TASK GOAL:
Throughout the records below, find each line holding "Spinal" and copy it.
++++ RECORDS SHOWN ++++
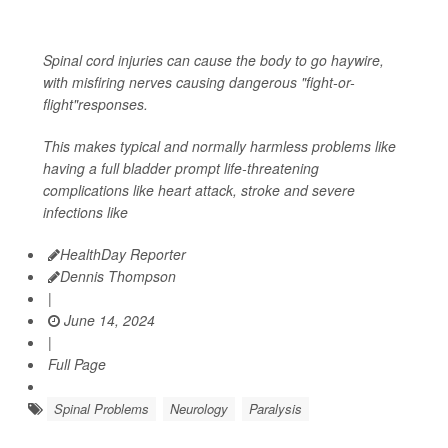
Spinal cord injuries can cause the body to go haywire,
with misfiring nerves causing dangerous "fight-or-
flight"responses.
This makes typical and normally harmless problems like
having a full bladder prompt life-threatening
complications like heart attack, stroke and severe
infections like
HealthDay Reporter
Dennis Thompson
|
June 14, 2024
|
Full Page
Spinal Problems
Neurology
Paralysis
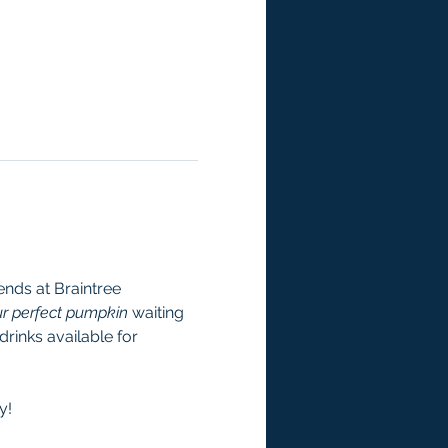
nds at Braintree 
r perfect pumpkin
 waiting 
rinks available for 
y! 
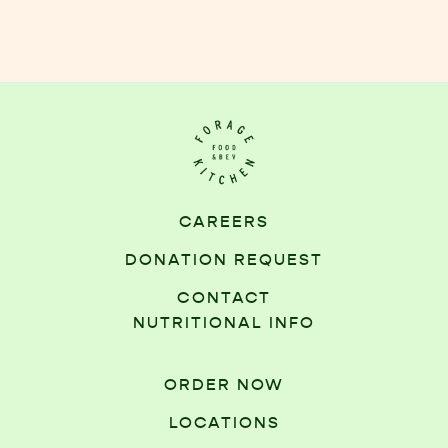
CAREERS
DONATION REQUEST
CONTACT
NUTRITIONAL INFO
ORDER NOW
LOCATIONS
++++
TASK OUTPUT:
Spinal cord injuries can cause the body to go haywire,
Spinal Problems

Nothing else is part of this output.